The House of Representatives failed to impeach Mayorkas with 216 voting against and 214 voting in favor because Rep. Steve Scalise, the House majority leader, was absent due to being treated for cancer although Democratic Rep. Al Green of Texas cast his ‘no’ vote while wearing hospital scrubs because he had just finished abdominal surgery.
Three Republican members –Reps. Ken Buck, Mike Gallagher, Tom McClintock–broke party ranks on February 6, 2024, by voting against the impeachment and Rep. Blake Moore changed his vote to ‘no’ to allow Republicans to vote again as part of a motion to reconsider.

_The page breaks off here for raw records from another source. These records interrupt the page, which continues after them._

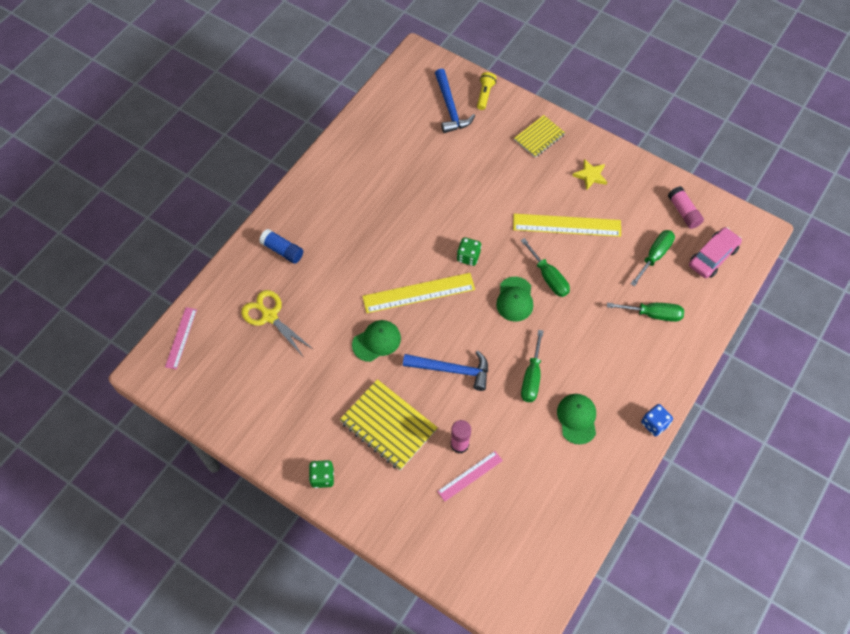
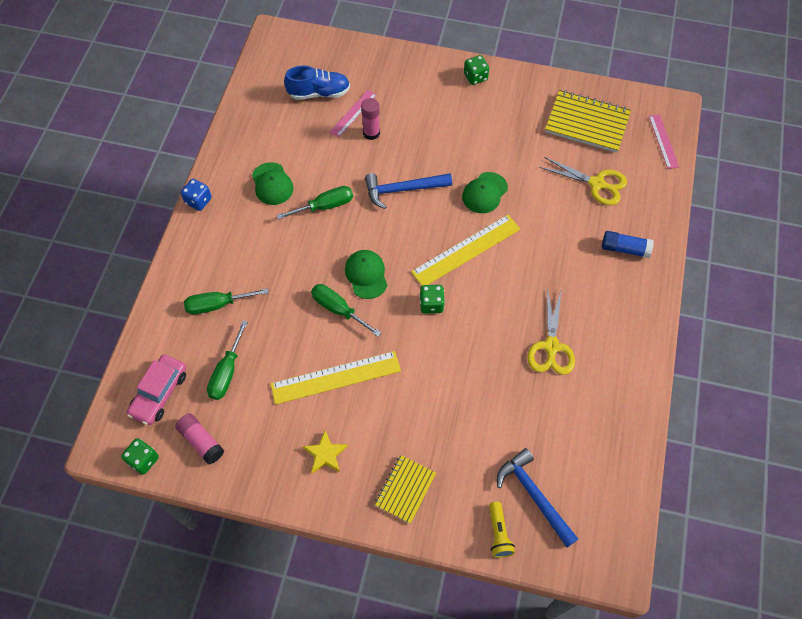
camera: 160 degrees right, 0 degrees up
(387, 195) = (551, 346): none -> yellow scissors
(388, 426) = (439, 128): yellow notebook -> yellow notebook (587, 123)
(498, 516) = (319, 93): none -> blue shoe
(531, 377) = (325, 206): green screwdriver -> green screwdriver turned 75 degrees clockwise
(730, 212) = (143, 460): none -> green dice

On February 13, 2024, the House voted 214–213 to impeach Mayorkas although Buck, Gallagher, and McClintock again opposed the effort by their conference but Democratic Rep. Judy Chu missed the vote due to contracting COVID-19, while three Florida representatives experienced flight delays: Republican Brian Mast, Republican María Salazar, and Democrat Lois Frankel.
Constitutional legal scholars asserted Republicans were using impeachment to address immigration policy disputes rather than for high crimes and misdemeanors, of which there was no evidence.
Doris Meissner, a former Commissioner of the Immigration and Naturalization Service, the predecessor to the Department of Homeland Security, argued “This really is about policy differences and politics. These arguments that he’s violated the law and violated court orders are a smokescreen.”
Legal scholar and law professor Jonathan Turley commented that the impeachment lacked a “cognizable basis” and that the inquiry had failed to show “conduct by the secretary that could be viewed as criminal or impeachable”.
Frank Bowman of the University of Missouri School of Law, said “Put simply, on one hand, even if successfully impeaching and removing a Cabinet officer could change the policy of a presidential administration, using impeachment for that purpose would be contrary to America’s constitutional design.”
Former DHS secretary Michael Chertoff, a Republican, wrote in a Wall Street Journal opinion piece that “Republicans in the House should drop this impeachment charade and work with Mr. Mayorkas to deliver for the American people.”
The conservative Wall Street Journal editorial board wrote an editorial opposing the impeachment, arguing “impeaching Mr. Mayorkas won’t change enforcement policy and is a bad precedent that will open the gates to more cabinet impeachments by both parties,” adding “a policy dispute doesn’t qualify as a high crime and misdemeanor.”
The New York Times, The Washington Post, and CNN variously characterized the first, failed vote as a “stunning rebuke,” a “calamitous miscalculation,” and a “story of a House in utter disarray.”